Questions d'étude:
**a)** Dans le texte sur la décoration d'intérieur, vers quelles études Axelle Lamarque s'est-elle d'abord tournée après son Bac G2 ?
**b)** Reprenez tel quel, s'il vous plaît, le passage du texte sur la décoration d'intérieur qui commence à « Si le ralentissement » et se termine à « réaménager leurs intérieurs... ».

Publié le 10/03/2016
Propos recueillis par Rémy Dreano.
Si le ralentissement économique affecte bon nombre de secteurs du fait du recul du pouvoir d'achat des ménages, celui de la décoration d'intérieur échappe encore fort heureusement au marasme actuel.
Les travaux d'aménagement sont généralement considérés comme des dépenses utiles et il est possible aujourd'hui de décorer son appartement sans y engloutir toutes ses économies. Les émissions de télévision comme "du côté de chez vous" ou "côté maison" contribuent à entretenir l'engouement. Aujourd'hui, tout le monde comprend l'intérêt de relooker un intérieur pour son bien-être personnel ou pour faciliter la revente d'un bien.
Décoratrice d'intérieur et pilote de chantier, Axelle Lamarque s'est inspirée des pays anglo-saxons, où la décoration est une tradition et où les particuliers font volontiers appel à des professionnels de la décoration pour réaménager leurs intérieurs...
"j'ai toujours aimé la décoration, la couleur, les matières, les objets déco... Connaissant mon intérêt pour le sujet, une de mes amies avait découpé un article de presse correspondant à ce que je souhaitais mettre en place. L'article parlait d'une anglaise, spécialisée dans le relooking d'intérieur, qui allait mettre ses talents au service du pôle décoration du Printemps Haussmann. Intriguée et intéressée par le concept, j'ai approfondi la question en menant des recherches sur internet. Le métier existait bel et bien en Angleterre, mais il était totalement méconnu en France." raconte Axelle Lamarque.
Après un Bac G2, Axelle croyait pourtant avoir trouvé sa voie en se lançant dans des études de droit.

Documents fournis:
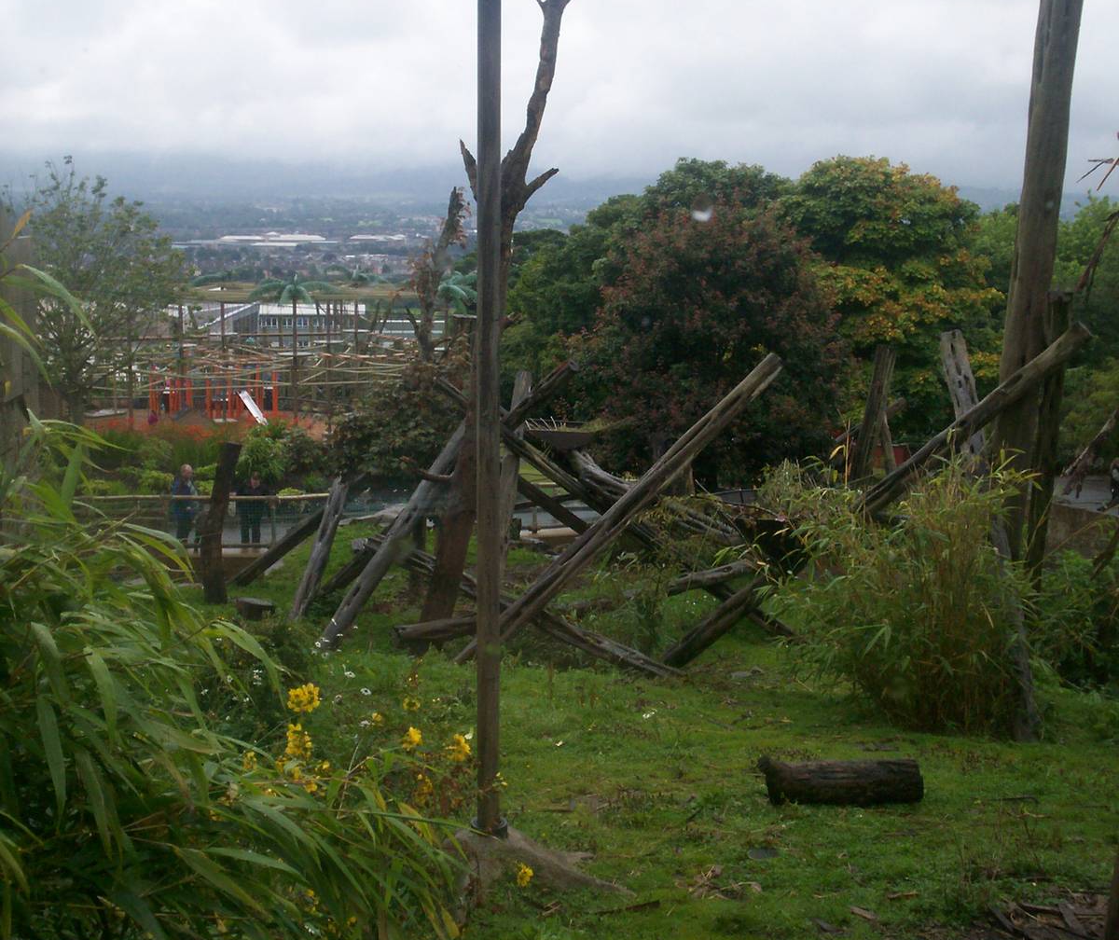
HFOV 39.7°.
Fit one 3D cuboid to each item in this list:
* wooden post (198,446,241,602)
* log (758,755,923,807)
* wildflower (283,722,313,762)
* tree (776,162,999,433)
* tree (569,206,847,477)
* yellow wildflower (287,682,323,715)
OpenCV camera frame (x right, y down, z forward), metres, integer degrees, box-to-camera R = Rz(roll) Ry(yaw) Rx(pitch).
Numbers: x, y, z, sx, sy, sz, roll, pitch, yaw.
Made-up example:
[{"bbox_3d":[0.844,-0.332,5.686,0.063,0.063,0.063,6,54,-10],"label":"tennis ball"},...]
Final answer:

Réponses attendues:
**a)** Vers des études de droit.

**b)**
Si le ralentissement économique affecte bon nombre de secteurs du fait du recul du pouvoir d'achat des ménages, celui de la décoration d'intérieur échappe encore fort heureusement au marasme actuel.
Les travaux d'aménagement sont généralement considérés comme des dépenses utiles et il est possible aujourd'hui de décorer son appartement sans y engloutir toutes ses économies. Les émissions de télévision comme "du côté de chez vous" ou "côté maison" contribuent à entretenir l'engouement. Aujourd'hui, tout le monde comprend l'intérêt de relooker un intérieur pour son bien-être personnel ou pour faciliter la revente d'un bien.
Décoratrice d'intérieur et pilote de chantier, Axelle Lamarque s'est inspirée des pays anglo-saxons, où la décoration est une tradition et où les particuliers font volontiers appel à des professionnels de la décoration pour réaménager leurs intérieurs...